Write out the lines below word for word, starting at the line with "## Version 2.1.0-alpha01, released 2022-06-24" and continuing through the very last line, with both of those lines included.

▶ **Available data**
# # # # # # #
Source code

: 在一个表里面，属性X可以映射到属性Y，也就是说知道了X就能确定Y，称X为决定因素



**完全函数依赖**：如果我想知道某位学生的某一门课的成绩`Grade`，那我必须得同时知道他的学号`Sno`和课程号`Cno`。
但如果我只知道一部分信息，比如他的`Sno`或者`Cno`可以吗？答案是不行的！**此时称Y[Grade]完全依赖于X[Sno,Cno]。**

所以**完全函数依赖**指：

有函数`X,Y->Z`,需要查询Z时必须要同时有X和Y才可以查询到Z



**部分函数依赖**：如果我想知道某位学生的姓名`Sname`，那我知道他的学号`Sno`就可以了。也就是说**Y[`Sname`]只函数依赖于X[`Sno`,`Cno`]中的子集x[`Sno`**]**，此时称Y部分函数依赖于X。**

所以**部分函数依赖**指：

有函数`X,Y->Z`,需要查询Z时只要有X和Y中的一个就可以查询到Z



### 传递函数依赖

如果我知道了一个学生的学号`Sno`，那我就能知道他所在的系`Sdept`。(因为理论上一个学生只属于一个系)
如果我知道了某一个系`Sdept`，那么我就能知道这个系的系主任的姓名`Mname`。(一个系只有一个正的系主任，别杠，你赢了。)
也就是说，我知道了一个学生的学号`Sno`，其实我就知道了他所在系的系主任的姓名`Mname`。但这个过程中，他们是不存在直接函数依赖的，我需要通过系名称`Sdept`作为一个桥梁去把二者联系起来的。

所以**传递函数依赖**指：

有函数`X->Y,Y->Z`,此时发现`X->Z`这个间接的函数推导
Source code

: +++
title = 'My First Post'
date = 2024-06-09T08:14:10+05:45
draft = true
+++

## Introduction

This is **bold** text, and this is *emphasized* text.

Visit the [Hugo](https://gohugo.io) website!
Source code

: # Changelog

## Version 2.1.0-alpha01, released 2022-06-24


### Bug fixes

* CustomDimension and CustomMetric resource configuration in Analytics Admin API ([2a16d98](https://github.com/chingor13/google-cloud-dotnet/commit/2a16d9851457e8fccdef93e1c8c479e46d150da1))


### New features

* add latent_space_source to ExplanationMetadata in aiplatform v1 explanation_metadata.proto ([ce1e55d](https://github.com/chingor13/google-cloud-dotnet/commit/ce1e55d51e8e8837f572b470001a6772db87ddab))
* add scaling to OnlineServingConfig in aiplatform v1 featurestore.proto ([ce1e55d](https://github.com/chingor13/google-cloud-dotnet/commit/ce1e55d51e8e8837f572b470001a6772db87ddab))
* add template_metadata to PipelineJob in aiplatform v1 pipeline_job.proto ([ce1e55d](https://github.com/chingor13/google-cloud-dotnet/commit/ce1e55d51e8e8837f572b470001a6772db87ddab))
# # # # # # #
▶ **Written reply**
## Version 2.1.0-alpha01, released 2022-06-24


### Bug fixes

* CustomDimension and CustomMetric resource configuration in Analytics Admin API ([2a16d98](https://github.com/chingor13/google-cloud-dotnet/commit/2a16d9851457e8fccdef93e1c8c479e46d150da1))


### New features

* add latent_space_source to ExplanationMetadata in aiplatform v1 explanation_metadata.proto ([ce1e55d](https://github.com/chingor13/google-cloud-dotnet/commit/ce1e55d51e8e8837f572b470001a6772db87ddab))
* add scaling to OnlineServingConfig in aiplatform v1 featurestore.proto ([ce1e55d](https://github.com/chingor13/google-cloud-dotnet/commit/ce1e55d51e8e8837f572b470001a6772db87ddab))
* add template_metadata to PipelineJob in aiplatform v1 pipeline_job.proto ([ce1e55d](https://github.com/chingor13/google-cloud-dotnet/commit/ce1e55d51e8e8837f572b470001a6772db87ddab))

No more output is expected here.